Vorgegebener Text:
....

Hamilton hebt ab

Nico Rosberg stand die Enttäuschung ins Gesicht geschrieben. Gepaart mit Wut auf seinen Teamkollegen Lewis Hamilton. Wie lange es noch mit dem erneuten WM-Champion gutgehen kann, weiß Rosberg nicht. Das Manöver nach dem Start in Austin war aus seiner Sicht eines zu viel.

Der Anblick des überglücklich feiernden Lewis Hamilton wurde für Nico Rosberg zu einer einzigen Qual. In den unbändigen Jubelrausch des nun dreimaligen Formel-1-Weltmeisters aus Großbritannien platzte Rosberg mit einem Wutausbruch samt Kappenwurf und Ego-Vorwürfen. "Mein Teamkollege versucht, mich verhungern zu lassen", wütete er und legte mit versteinerter Miene nach: "Dass er in mich reinfährt, ist ein Schritt zu viel für mich."

Nach dem gemeinsamen Teamfoto um Hamilton verschwand Rosberg so schnell es ging. Den Anblick des jubelnden Briten mit dem Union Jack über den Schultern inmitten der feiernden Mercedes-Crew konnte der wieder einmal geschlagene Deutsche einfach nicht ertragen. Noch bevor es aufs Podium ging, hatte Rosberg sogar eine Sponsorenkappe Hamilton sichtlich angefressen zurückgeworfen. Als "normale Spielchen" tat es der Wiesbadener anschließend ab. Nur, dass das so nicht aussah.

....

Erfasste Daten:
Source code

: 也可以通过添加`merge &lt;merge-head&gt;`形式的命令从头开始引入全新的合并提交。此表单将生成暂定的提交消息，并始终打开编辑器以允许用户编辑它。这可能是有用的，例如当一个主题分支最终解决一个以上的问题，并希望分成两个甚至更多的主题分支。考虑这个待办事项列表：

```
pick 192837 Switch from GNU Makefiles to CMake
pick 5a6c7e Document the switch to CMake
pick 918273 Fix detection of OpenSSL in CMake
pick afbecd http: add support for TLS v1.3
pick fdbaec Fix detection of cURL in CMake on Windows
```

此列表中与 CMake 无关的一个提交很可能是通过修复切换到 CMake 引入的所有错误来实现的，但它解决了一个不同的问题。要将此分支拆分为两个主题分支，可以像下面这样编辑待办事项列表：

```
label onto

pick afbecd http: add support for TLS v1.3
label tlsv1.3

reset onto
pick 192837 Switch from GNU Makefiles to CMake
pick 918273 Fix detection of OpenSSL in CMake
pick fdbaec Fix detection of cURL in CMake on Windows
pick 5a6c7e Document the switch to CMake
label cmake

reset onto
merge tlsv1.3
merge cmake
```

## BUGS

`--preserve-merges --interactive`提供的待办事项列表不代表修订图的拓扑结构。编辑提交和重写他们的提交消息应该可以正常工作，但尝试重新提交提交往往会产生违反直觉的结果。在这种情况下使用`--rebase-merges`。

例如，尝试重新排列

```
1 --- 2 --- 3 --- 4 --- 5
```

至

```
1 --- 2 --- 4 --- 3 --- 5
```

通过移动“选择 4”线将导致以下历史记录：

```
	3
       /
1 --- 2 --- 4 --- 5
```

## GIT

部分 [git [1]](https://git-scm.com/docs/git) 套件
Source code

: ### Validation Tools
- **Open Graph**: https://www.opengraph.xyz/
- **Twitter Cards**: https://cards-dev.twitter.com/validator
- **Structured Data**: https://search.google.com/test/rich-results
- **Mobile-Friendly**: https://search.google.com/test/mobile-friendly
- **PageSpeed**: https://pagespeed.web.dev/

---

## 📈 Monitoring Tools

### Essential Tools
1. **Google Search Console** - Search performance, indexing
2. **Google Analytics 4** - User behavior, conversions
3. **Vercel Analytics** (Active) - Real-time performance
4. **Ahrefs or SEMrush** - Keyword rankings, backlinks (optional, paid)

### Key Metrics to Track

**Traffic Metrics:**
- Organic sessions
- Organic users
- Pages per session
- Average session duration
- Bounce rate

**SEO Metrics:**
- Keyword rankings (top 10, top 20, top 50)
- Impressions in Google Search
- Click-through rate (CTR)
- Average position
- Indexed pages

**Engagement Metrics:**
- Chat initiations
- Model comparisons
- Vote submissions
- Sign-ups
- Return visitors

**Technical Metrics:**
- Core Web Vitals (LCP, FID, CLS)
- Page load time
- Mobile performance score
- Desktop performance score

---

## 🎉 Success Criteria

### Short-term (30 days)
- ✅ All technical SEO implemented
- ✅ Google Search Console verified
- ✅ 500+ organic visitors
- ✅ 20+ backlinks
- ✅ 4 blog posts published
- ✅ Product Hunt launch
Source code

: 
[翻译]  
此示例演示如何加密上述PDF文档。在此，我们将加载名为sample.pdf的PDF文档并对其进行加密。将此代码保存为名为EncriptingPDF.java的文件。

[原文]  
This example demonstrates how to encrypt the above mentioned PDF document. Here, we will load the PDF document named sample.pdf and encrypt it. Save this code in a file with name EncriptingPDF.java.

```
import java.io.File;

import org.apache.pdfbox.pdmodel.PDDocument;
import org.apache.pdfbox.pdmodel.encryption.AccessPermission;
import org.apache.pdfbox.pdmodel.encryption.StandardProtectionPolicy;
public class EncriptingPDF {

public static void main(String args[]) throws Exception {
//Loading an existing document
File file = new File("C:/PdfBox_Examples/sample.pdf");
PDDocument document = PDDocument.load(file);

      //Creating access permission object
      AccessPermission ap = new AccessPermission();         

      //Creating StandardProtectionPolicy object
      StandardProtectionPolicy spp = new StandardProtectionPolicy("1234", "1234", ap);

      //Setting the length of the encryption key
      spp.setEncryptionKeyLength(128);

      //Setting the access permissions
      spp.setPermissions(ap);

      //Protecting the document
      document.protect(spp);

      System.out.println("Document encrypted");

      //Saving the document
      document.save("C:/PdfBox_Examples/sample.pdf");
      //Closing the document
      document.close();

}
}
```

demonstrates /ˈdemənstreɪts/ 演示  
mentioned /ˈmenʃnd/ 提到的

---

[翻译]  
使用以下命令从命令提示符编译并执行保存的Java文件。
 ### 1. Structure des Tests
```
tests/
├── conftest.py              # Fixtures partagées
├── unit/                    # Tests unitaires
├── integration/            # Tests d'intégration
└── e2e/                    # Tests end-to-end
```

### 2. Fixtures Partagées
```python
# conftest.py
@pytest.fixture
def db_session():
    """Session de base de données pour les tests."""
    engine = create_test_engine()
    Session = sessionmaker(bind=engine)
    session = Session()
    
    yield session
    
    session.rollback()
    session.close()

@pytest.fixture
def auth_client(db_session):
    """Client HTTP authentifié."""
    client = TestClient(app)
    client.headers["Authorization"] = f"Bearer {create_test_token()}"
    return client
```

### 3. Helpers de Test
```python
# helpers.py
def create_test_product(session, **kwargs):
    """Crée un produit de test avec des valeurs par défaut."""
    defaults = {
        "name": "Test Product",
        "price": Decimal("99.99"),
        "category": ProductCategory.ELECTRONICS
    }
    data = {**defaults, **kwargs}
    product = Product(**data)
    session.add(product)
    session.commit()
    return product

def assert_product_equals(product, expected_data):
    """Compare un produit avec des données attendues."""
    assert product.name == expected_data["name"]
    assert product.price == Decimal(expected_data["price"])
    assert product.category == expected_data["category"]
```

....

Fragen zum Text:
1. Was warf Rosberg laut dem Bericht über seinen Wutausbruch in Austin noch vor der Siegerehrung zu Hamilton zurück?
2. Schreiben Sie den Bericht über Rosbergs Wutausbruch in Austin im Anschluss an seinen letzten Satz weiter.
Die Auflistung wird hierfür nicht gebraucht.

Antworten in Reihenfolge:
1. Eine Sponsorenkappe.

2.
Hamilton hielt sich mit Rosbergs Vorwürfen zu dessen kompromisslosem Überholmanöver in der ersten Kurve des spektakulären Großen Preises der USA gar nicht lange auf. Er genoss lieber den "größten Moment" seiner Karriere nach dem dritten Gewinn der Weltmeisterschaft nach 2008 und 2014. "Für mich war es immer das Ziel, diese drei wie Ayrton Senna zu schaffen", betonte Hamilton. Er ist der erste britische Pilot, dem eine Titelverteidigung gelang. Hamilton zog zudem mit der britischen Rennlegende Sir Jackie Stewart gleich - und mit Mercedes-Teamaufsichtsratschef Niki Lauda. "Er ist noch schneller als im vergangenen Jahr, das ist es, was man als Weltmeister machen muss", meinte der Österreicher und prophezeite. "Er wird noch mehr gewinnen, wenn er so weiter macht."

Auf Rekordjagd

Hamilton feierte bereits den zehnten Sieg in diesem Jahr. Gewinnt er die nächsten drei Rennen auch noch, egalisiert er den Rekord von Michael Schumacher und Sebastian Vettel aus den Jahren 2004 und 2013. In seiner Karriere gelangen Hamilton 43 Siege. Rosberg kommt in der aktuellen WM-Runde auf drei erste Plätze und insgesamt elf in seiner Laufbahn - das spricht auch für sich.